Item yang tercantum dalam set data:

+===+

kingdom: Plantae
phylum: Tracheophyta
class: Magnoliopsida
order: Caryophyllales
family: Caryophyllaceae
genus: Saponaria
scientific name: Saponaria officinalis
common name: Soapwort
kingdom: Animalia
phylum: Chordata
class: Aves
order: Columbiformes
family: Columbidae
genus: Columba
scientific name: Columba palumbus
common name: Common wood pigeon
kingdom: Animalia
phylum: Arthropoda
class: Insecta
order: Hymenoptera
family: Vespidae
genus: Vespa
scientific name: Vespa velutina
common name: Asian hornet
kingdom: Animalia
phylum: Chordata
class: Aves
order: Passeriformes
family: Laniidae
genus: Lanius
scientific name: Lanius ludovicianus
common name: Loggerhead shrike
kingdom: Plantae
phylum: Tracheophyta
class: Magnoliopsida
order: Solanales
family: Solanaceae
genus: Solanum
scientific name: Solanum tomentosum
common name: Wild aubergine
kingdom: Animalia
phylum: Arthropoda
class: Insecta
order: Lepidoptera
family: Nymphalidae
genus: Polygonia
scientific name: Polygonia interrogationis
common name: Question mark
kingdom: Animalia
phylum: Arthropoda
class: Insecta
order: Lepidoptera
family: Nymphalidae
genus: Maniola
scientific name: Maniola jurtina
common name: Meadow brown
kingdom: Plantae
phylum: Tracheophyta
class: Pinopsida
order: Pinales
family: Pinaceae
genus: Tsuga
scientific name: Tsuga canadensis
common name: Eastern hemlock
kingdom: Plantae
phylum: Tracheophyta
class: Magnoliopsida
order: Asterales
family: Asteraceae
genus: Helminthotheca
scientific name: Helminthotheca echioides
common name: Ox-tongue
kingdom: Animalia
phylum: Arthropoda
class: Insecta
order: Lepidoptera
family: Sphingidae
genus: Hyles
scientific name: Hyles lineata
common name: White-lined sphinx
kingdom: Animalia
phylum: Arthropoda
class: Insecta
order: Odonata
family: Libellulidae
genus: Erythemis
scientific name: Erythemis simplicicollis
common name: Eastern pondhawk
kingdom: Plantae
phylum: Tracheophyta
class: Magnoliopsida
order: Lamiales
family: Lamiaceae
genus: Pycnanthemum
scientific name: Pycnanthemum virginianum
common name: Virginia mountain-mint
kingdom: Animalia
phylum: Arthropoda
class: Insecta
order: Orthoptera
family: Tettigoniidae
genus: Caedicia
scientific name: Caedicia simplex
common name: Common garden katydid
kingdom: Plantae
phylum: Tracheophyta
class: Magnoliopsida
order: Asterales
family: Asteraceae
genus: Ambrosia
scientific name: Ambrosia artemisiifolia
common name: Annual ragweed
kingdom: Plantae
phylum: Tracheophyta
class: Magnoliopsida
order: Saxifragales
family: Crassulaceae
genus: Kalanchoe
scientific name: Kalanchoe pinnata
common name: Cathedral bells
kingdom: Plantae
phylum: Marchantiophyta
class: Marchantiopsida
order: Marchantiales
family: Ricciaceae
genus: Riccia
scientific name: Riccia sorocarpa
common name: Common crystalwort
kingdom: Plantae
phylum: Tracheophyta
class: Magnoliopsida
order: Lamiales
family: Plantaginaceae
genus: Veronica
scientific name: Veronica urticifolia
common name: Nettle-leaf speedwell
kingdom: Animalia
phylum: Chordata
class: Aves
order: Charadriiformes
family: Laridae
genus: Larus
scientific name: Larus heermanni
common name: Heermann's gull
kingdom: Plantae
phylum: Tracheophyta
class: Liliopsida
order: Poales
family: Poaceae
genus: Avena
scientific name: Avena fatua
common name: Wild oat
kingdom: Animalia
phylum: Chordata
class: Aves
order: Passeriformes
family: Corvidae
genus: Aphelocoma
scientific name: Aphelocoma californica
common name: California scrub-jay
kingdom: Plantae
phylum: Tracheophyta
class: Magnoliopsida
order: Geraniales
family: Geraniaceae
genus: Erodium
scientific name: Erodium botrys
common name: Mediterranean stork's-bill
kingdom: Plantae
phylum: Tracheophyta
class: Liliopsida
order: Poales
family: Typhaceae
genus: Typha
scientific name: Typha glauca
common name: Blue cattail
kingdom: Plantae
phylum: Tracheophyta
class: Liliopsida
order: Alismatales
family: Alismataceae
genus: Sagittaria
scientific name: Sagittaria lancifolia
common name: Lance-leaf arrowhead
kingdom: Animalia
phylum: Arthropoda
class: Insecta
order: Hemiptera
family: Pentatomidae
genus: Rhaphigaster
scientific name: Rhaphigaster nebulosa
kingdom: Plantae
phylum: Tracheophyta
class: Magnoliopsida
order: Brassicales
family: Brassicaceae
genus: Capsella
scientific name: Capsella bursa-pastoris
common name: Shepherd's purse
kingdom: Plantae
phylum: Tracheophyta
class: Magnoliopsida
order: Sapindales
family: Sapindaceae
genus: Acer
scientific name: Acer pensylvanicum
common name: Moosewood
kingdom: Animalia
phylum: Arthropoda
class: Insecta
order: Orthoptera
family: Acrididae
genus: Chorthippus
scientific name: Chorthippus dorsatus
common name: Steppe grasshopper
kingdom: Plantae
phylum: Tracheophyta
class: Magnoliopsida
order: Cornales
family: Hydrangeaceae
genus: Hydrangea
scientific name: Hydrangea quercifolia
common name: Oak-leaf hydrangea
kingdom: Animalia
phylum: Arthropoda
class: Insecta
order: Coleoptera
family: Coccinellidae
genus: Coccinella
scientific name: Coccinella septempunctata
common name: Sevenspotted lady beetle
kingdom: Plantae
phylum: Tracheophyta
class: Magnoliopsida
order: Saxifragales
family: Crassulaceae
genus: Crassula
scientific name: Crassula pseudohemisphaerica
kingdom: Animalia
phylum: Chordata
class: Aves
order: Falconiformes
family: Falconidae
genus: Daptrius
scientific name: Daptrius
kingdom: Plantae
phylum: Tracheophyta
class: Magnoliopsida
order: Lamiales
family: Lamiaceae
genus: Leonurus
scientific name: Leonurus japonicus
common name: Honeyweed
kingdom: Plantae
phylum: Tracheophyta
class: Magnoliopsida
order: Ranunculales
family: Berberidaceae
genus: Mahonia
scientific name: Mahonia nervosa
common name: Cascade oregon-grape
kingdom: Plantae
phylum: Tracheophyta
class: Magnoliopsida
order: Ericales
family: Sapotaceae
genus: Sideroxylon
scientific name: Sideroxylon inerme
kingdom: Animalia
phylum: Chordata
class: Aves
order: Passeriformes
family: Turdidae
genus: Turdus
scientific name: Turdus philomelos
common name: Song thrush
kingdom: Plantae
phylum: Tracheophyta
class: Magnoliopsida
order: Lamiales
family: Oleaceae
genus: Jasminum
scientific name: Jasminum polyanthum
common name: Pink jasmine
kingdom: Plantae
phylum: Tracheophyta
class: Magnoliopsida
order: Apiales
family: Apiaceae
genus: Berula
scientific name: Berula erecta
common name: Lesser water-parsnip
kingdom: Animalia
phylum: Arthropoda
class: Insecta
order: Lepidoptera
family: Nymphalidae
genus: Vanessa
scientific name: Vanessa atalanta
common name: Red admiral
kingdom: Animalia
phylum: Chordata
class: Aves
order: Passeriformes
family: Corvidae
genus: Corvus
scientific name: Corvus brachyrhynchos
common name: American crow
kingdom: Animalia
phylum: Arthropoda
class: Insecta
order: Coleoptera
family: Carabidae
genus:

+===+

# [ISI LATIHAN]
Tuliskan ulang tanpa perubahan baris-baris daftar di atas, mulai dari baris yang memuat "common name: White-lined sphinx" hingga baris yang memuat "scientific name: Pycnanthemum virginianum", kedua baris itu ikut disertakan.

# [HASIL LATIHAN]
common name: White-lined sphinx
kingdom: Animalia
phylum: Arthropoda
class: Insecta
order: Odonata
family: Libellulidae
genus: Erythemis
scientific name: Erythemis simplicicollis
common name: Eastern pondhawk
kingdom: Plantae
phylum: Tracheophyta
class: Magnoliopsida
order: Lamiales
family: Lamiaceae
genus: Pycnanthemum
scientific name: Pycnanthemum virginianum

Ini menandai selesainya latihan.